▶ **Exercise**
At the line containing "Luis, en este", begin repeating lines exactly, and stop only after the final line of the records below.

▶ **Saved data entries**
-- Opening Marker --

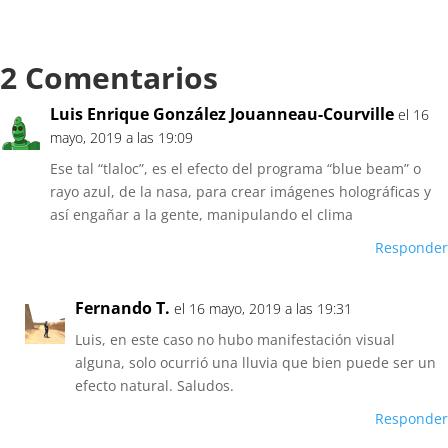
2 Comentarios
Luis Enrique González Jouanneau-Courville
el 16
mayo, 2019 a las 19:09
Ese tal “tlaloc”, es el efecto del programa “blue beam” o
rayo azul, de la nasa, para crear imágenes holográficas y
así engañar a la gente, manipulando el clima
Responder
Fernando T.
el 16 mayo, 2019 a las 19:31
Luis, en este caso no hubo manifestación visual
alguna, solo ocurrió una lluvia que bien puede ser un
efecto natural. Saludos.
Responder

-- Closing Marker --

▶ **Exercise response**
Luis, en este caso no hubo manifestación visual
alguna, solo ocurrió una lluvia que bien puede ser un
efecto natural. Saludos.
Responder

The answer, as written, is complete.